WORK INSTRUCTION 1
Using the forum thread below about lantern tool holders, say whether each statement agrees with it: (a) the first poster sold lantern style tools and holders on eBay; (b) Christian Poulsen names Aloris as his favorite; (c) Old Iron suggests making a holder from an oak board to mount on the wall. Answer yes or no for each and quote the deciding words.

SELECTED EXTRACT
I upgraded to a QCTP and never looked back.  It was such a dramatic improvement, I could hardly believe it.  Sold all my lantern style tools and holders on eBay, and that cash paid for half the cost of my new QCTP.

GG


----------



## Old Iron (May 23, 2015)

If I were you I would get a nice oak board and make a nice holder to mount on the wall. I didn't get one with my 13" S.B. but it took a while to get the all of ebay and that's what I did with mine. You never have to many tools.

Paul


----------



## The Liberal Arts Garage (Jun 1, 2015)

Keep it,  JUST BECAUSE...........BLJHB.


----------



## bfd (Oct 18, 2016)

yes , its an antique and someday your heirs will write hobby machinist and ask what this is, just kidding. someday you might find a need for it. fishing sinker ,door stop, putting in a box of tools for a newbie he will like it.  bill


----------



## Christian Poulsen (Nov 1, 2016)

There's nothing wrong with having various (left, right, straight, boring ("V"), cutoff/grooving ("blade" holder), knurling (with interchangable wheels) what I see most are calling "lantern" (that we called "rocker"), provided that they set up on center in this hobby type Machinist environment for a "garage" lathe (yada)...having said that; Most of them have been replaced by the 80's and 90's but I could never bring myself to pitching them in the scrap/chip hopper....I prefer Aloris and KDK with KDK my favorite.


----------



## Smithdoor (Nov 1, 2016)

FYI
I put mind in to bottom of draw and use it about ever  10 years
It is handy to have for that job
The rest of time I use Aloris


Dave


----------



## kd4gij (Nov 1, 2016)

Just keep it, They just look  cool setting on the shelf.


----------



## wa5cab (Nov 2, 2016)

If you keep it, you may never need it.  If you deep six it, you will.


----------

STUDY MATERIAL
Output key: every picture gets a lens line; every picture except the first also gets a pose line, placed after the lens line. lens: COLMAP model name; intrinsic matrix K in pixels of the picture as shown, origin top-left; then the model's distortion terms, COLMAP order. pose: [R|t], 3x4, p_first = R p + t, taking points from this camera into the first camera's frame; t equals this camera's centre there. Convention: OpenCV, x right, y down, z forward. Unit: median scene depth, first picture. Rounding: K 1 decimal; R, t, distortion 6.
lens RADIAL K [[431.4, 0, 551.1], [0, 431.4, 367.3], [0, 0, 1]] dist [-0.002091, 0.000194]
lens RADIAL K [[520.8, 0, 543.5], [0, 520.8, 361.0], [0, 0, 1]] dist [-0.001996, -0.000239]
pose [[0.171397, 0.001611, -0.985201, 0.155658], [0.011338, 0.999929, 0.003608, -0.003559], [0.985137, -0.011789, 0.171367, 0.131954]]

* * *

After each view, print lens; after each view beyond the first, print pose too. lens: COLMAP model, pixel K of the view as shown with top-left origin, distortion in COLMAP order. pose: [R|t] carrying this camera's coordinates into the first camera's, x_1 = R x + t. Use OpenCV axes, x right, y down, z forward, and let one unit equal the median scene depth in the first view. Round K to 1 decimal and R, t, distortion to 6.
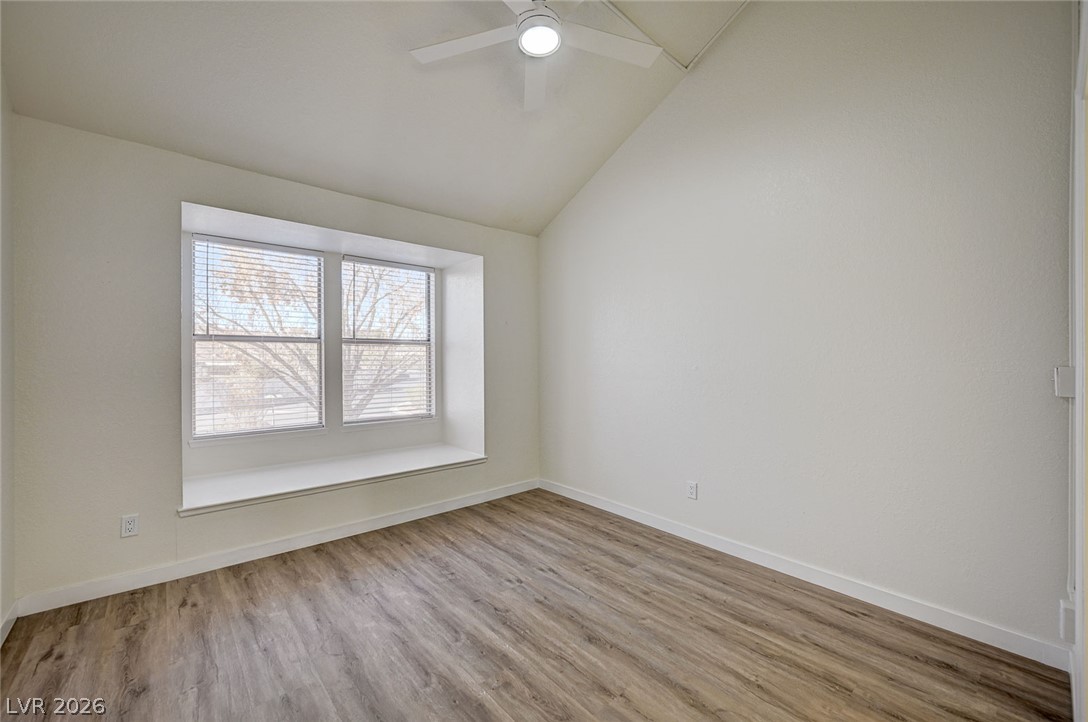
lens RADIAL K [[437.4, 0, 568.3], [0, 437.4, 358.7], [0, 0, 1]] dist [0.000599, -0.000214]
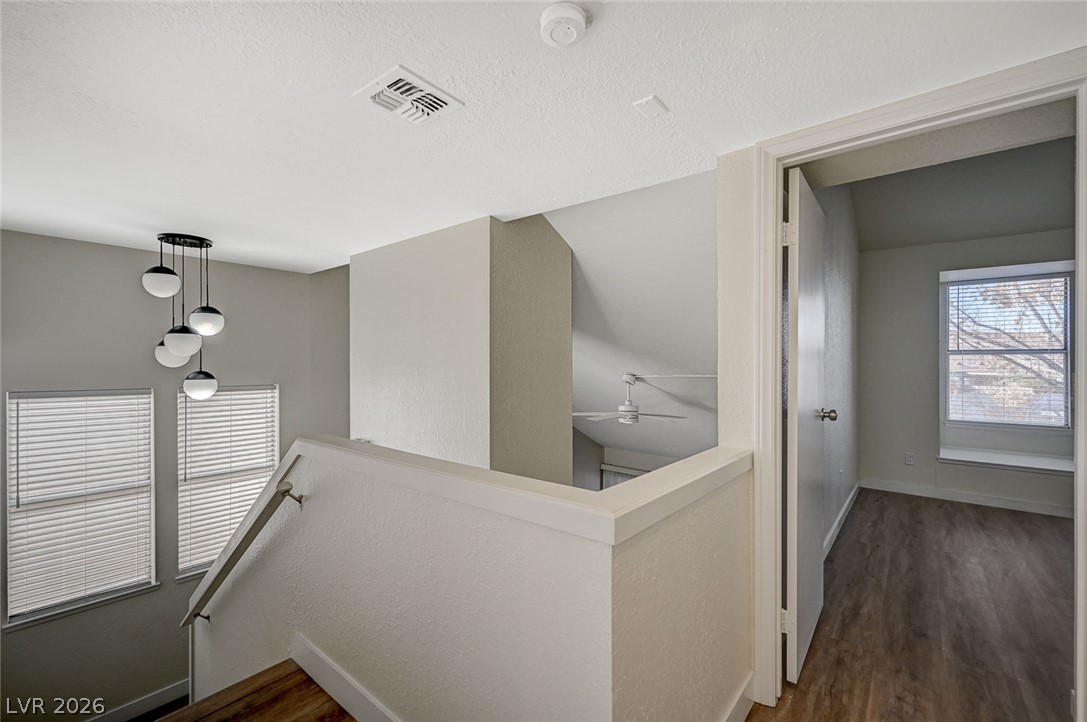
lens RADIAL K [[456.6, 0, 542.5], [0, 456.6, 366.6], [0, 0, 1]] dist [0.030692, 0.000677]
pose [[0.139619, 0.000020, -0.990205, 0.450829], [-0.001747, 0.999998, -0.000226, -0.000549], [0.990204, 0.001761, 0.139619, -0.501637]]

WORK INSTRUCTION 2
Arrange as a numbered list the lines of the records between the line holding "Output key: every" and the line holding "dist [-0.001996, -0.000239]", inclusive, leaving out blank lines.

EXERCISE SOLUTION 1
(a) Yes: "Sold all my lantern style tools and holders on eBay"
(b) No: "I prefer Aloris and KDK with KDK my favorite."
(c) Yes: "get a nice oak board and make a nice holder to mount on the wall"

EXERCISE SOLUTION 2
1. Output key: every picture gets a lens line; every picture except the first also gets a pose line, placed after the lens line. lens: COLMAP model name; intrinsic matrix K in pixels of the picture as shown, origin top-left; then the model's distortion terms, COLMAP order. pose: [R|t], 3x4, p_first = R p + t, taking points from this camera into the first camera's frame; t equals this camera's centre there. Convention: OpenCV, x right, y down, z forward. Unit: median scene depth, first picture. Rounding: K 1 decimal; R, t, distortion 6.
2. lens RADIAL K [[431.4, 0, 551.1], [0, 431.4, 367.3], [0, 0, 1]] dist [-0.002091, 0.000194]
3. lens RADIAL K [[520.8, 0, 543.5], [0, 520.8, 361.0], [0, 0, 1]] dist [-0.001996, -0.000239]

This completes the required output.